A sida alastrava. Pye fartou-se de ver morrer amigos homossexuais. Quis regressar a casa. Deparou-se com um estigma fortíssimo e perguntou-se: "Mas quem são estes para dizer como devo levar a minha vida? Não sou vítima, não sou estúpida. Aos 25 anos, tornei-me no bebé das activistas da Europa. Mesmo sendo difícil, é preciso trabalhar a mudança."

Parece-lhe que "o Estado sueco não confia nos cidadãos", que os infantiliza. Compara a lei da prostituição com a lei da droga. "É a mesma atitude. Portugal é pragmático: as pessoas podem ter droga para consumir. Na Suécia, nem podem ter droga no sangue. Faz-se o que é preciso para proteger a ideia de país perfeito, mas a Suécia não é um país perfeito."

## TAREFA A
Reproduz na íntegra os registos que se seguem, mas não incluas as imagens.

## REGISTOS EXTRAÍDOS
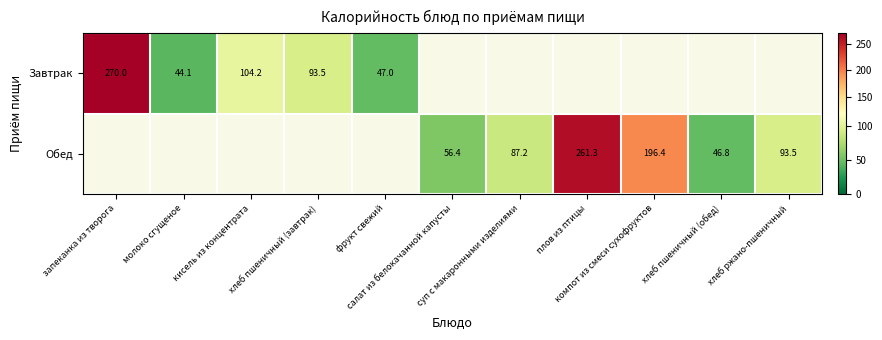

What value does the Обед series have at хлеб пшеничный (обед)?

46.8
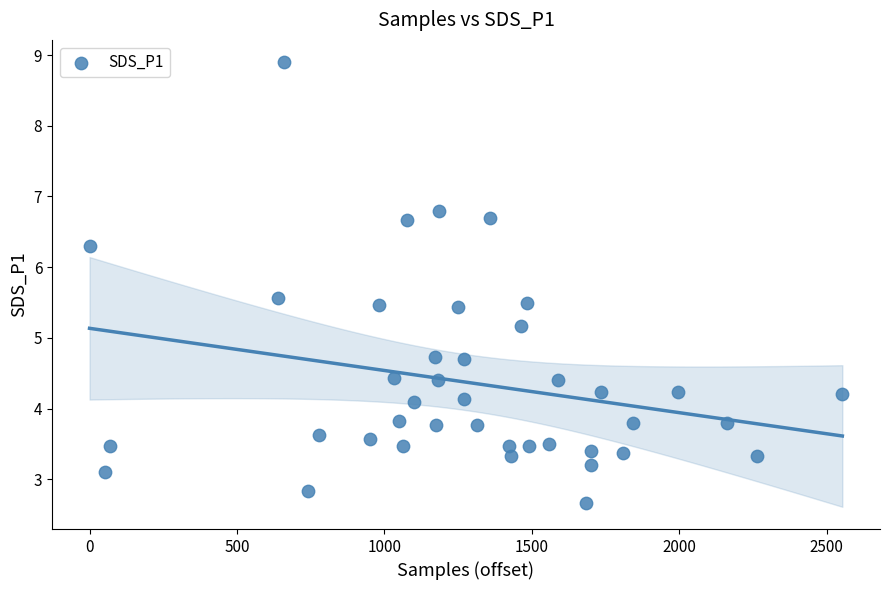

What Y value in the scatter plot is closest to 5?

5.2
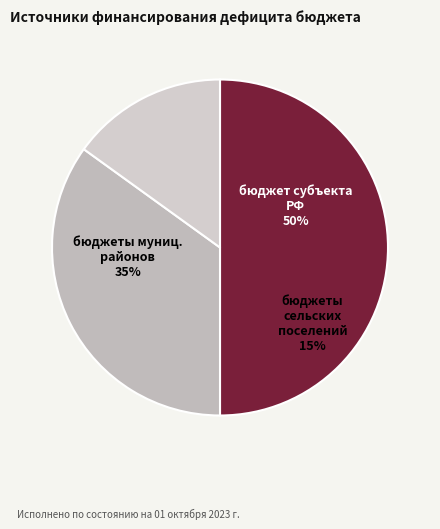

To the nearest percent, what is the difference between the бюджет субъекта Российской Федерации and бюджеты муниципальных районов slice percentages?

15%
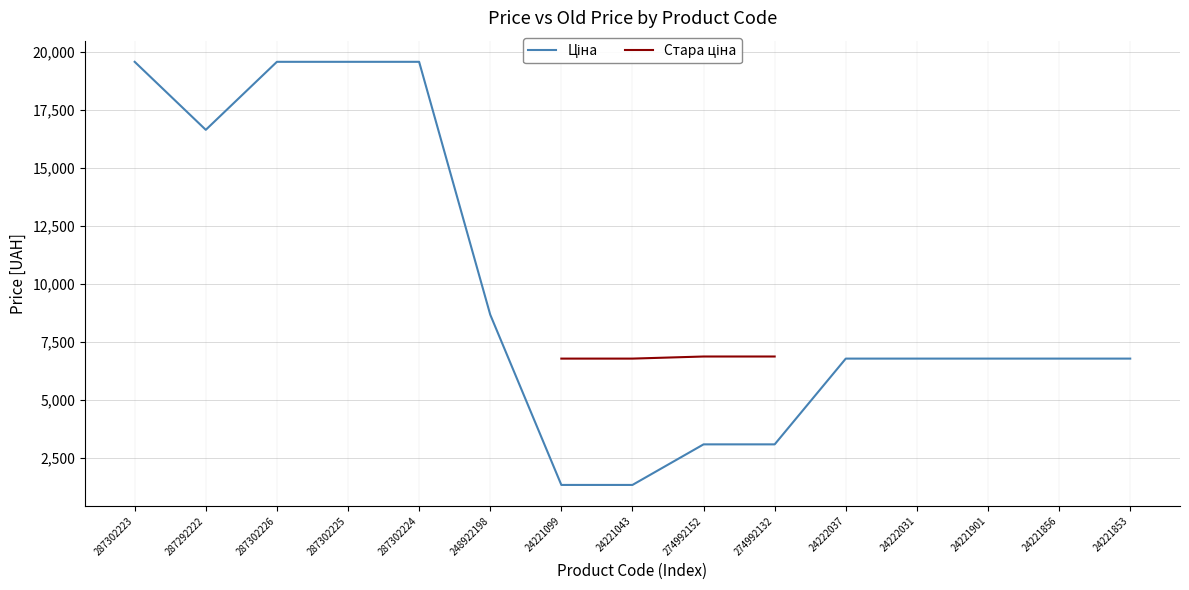

Is this an area chart (filled region under the line)?

No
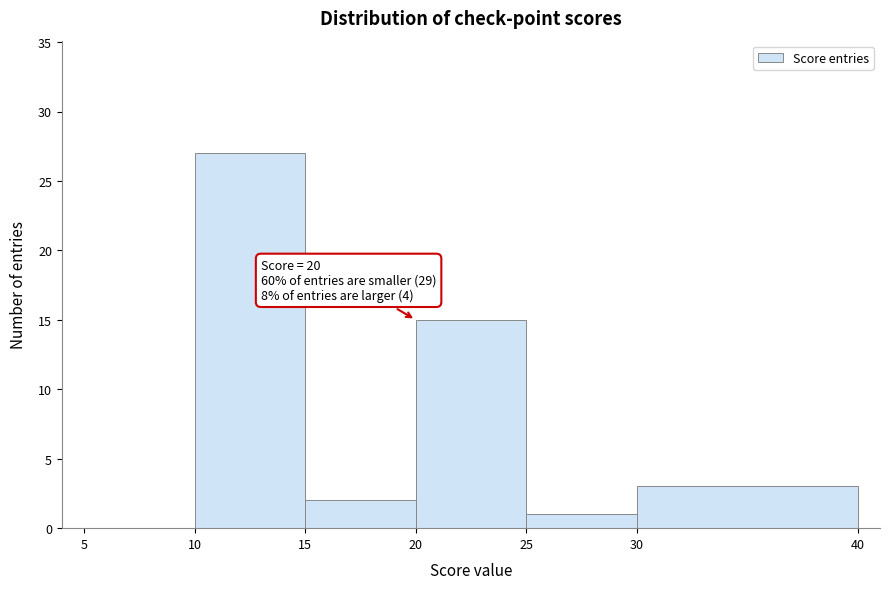

Which range on the x-axis has the tallest bar?

10 to 15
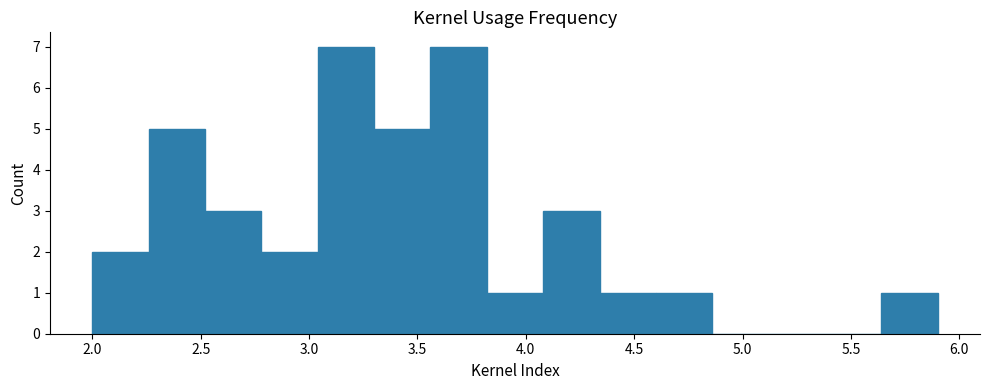

Reading left to right, list every bar in this chart as the range it spans on the x-axis followed by its height. Neither the bar edges nor the heights are printed on the chart, so give them approximately, as read against the axes.

2.00 to 2.26: 2
2.26 to 2.52: 5
2.52 to 2.78: 3
2.78 to 3.04: 2
3.04 to 3.30: 7
3.30 to 3.56: 5
3.56 to 3.82: 7
3.82 to 4.08: 1
4.08 to 4.34: 3
4.34 to 4.60: 1
4.60 to 4.86: 1
4.86 to 5.12: 0
5.12 to 5.38: 0
5.38 to 5.64: 0
5.64 to 5.90: 1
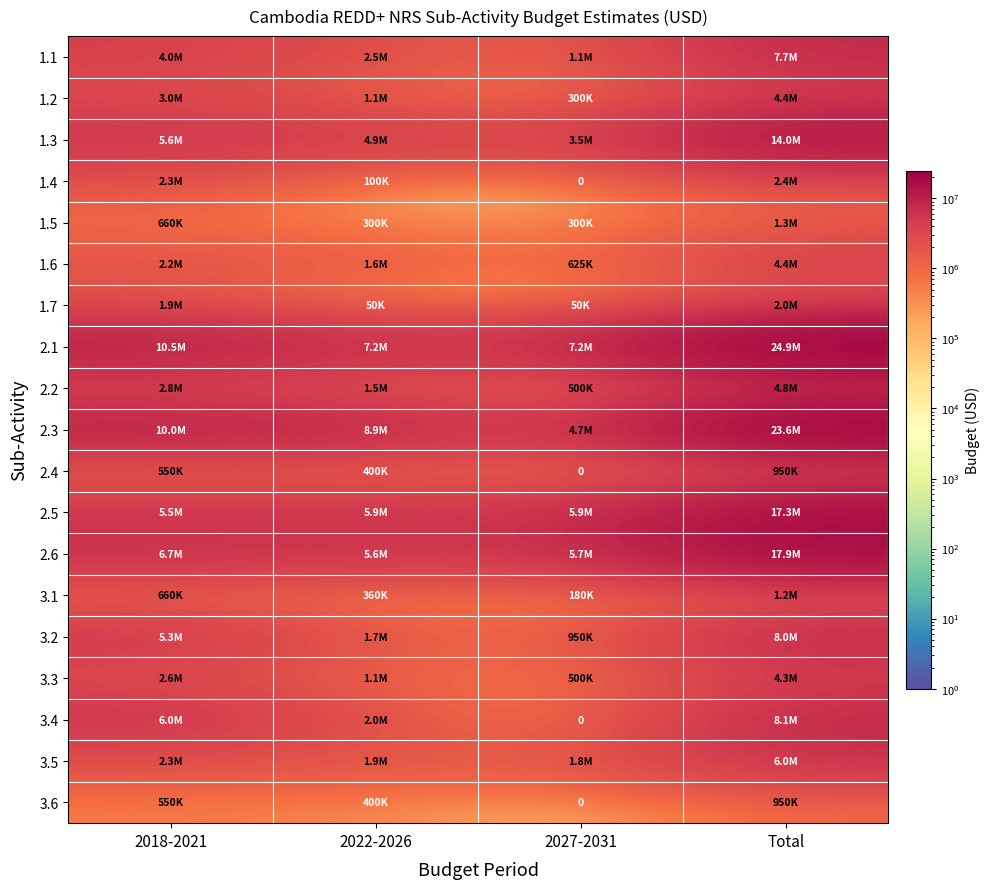

What is the difference between the 3.3 values at Total and 2027-2031?

3800000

## TAREFA B
Transcreve as frases do texto extraído que contêm a palavra "droga".

## RESPOSTA A
What value does the Обед series have at хлеб пшеничный (обед)?

46.8

What Y value in the scatter plot is closest to 5?

5.2

To the nearest percent, what is the difference between the бюджет субъекта Российской Федерации and бюджеты муниципальных районов slice percentages?

15%

Is this an area chart (filled region under the line)?

No

Which range on the x-axis has the tallest bar?

10 to 15

Reading left to right, list every bar in this chart as the range it spans on the x-axis followed by its height. Neither the bar edges nor the heights are printed on the chart, so give them approximately, as read against the axes.

2.00 to 2.26: 2
2.26 to 2.52: 5
2.52 to 2.78: 3
2.78 to 3.04: 2
3.04 to 3.30: 7
3.30 to 3.56: 5
3.56 to 3.82: 7
3.82 to 4.08: 1
4.08 to 4.34: 3
4.34 to 4.60: 1
4.60 to 4.86: 1
4.86 to 5.12: 0
5.12 to 5.38: 0
5.38 to 5.64: 0
5.64 to 5.90: 1

What is the difference between the 3.3 values at Total and 2027-2031?

3800000

## RESPOSTA B
- Compara a lei da prostituição com a lei da droga.
- Portugal é pragmático: as pessoas podem ter droga para consumir.
- Na Suécia, nem podem ter droga no sangue.